Asthma: What You Need To Know

Asthma can be a frightening and overwhelming diagnosis. Parents often come in to the office requesting that their child be tested for asthma. How do you know if your child has asthma? Asthma, also referred to as Reactive Airway Disease or RAD, can occur on a mild- intermittent basis or can occur on a persistent basis. Symptoms of RAD may include a chronic cough that has persisted over a month, a chronic cough that only occurs at night, a cough or wheeze that occurs during or after exercise or activity. Sometimes a respiratory illness, such as RSV (Respiratory Syncytial Virus) may predispose or trigger RAD symptoms in a young child. RAD can be hereditary. Children and adolescents with allergies and eczema may be more likely to develop RAD. RAD can have several “triggers”. Common RAD triggers include animal dander, dust mites, molds, pollen, tobacco smoke and second hand smoke, exercise, cold weather, upper respiratory illness. Physical symptoms of RAD include wheezing, feelings of chest tightness and shortness of breath, and a tight, persistent cough. RAD is treated with two types of medications known as Rescue and Controller Medications. Rescue medications are used to bring about fast or immediate relief of the RAD symptoms. These medications open the airway and help to ease the work of breathing. The rescue medication should be available at all times in case of emergent or worsening symptoms. The rescue medications should only be used when RAD symptoms are present.

Controller medications need to be taken on a daily basis to control RAD, whether symptoms are present or not. The controller medications help to prevent RAD symptoms before they start, so the rescue medication might not be needed as often.
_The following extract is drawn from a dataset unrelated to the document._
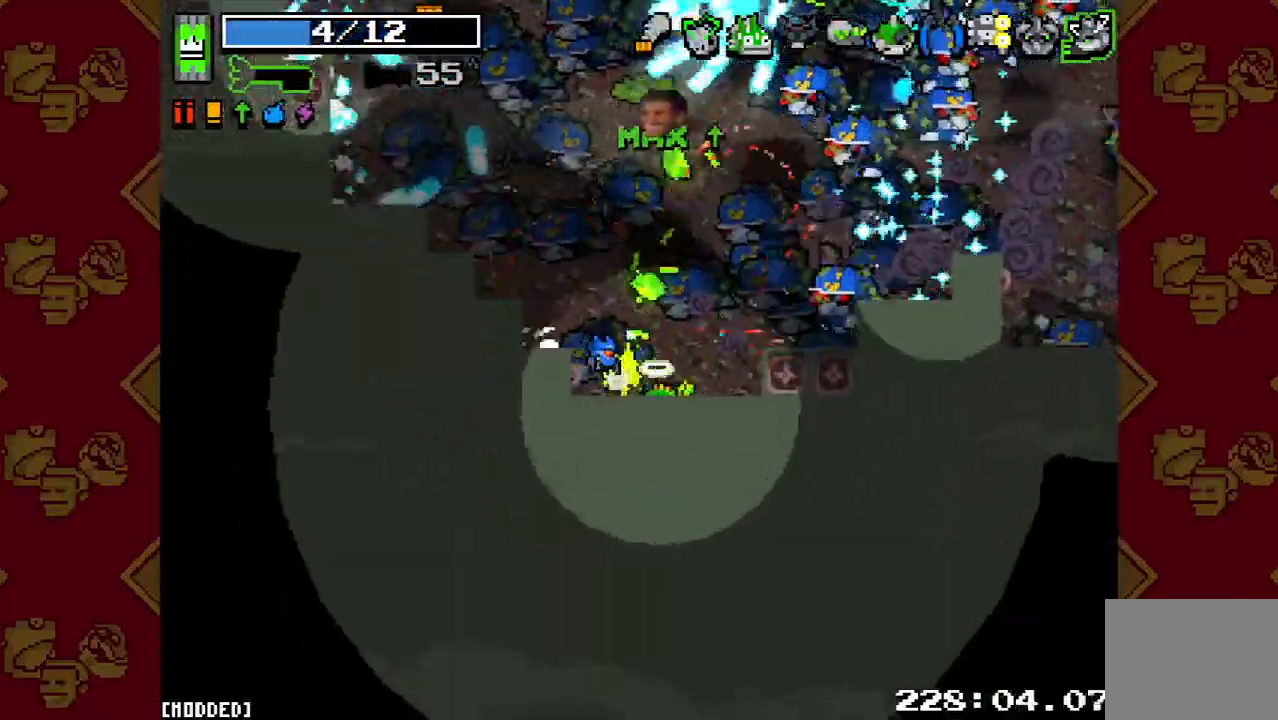
{"buttons": ["R2"], "left_stick": "right", "right_stick": "up", "events": [[33, "R2", "up"], [67, "left_stick", "up-right"], [167, "R2", "down"], [200, "left_stick", "up-left"], [300, "left_stick", "down-left"], [333, "R2", "up"], [400, "left_stick", "down-right"], [433, "R2", "down"], [467, "left_stick", "right"]]}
These medications also help to control the amount of excess mucus and inflammation that occurs as a result of the RAD. If RAD is not adequately treated, scarring and permanent lung restriction can occur. Rescue and controller medications come in inhaler forms, that include metered dose inhalers, flexhalers, and diskus. We recommend that inhalers be administered via a spacer or aerochamber for more accurate administration of the medication. Rescue and controller medications also come in liquid form to be administered through a nebulizer. The nebulizer is the more preferred method for infants and young children and for those children with more acute RAD symptoms. Children and adolescents with RAD should have regular appointments to evaluate the effectiveness of their treatment regimen every 3 to 6 months. An Asthma Action Plan should be established for all children with asthma, and then the plan should be reviewed and updated at subsequent follow up appointments. All children with asthma should have a flu vaccine every season, as well as, all family members.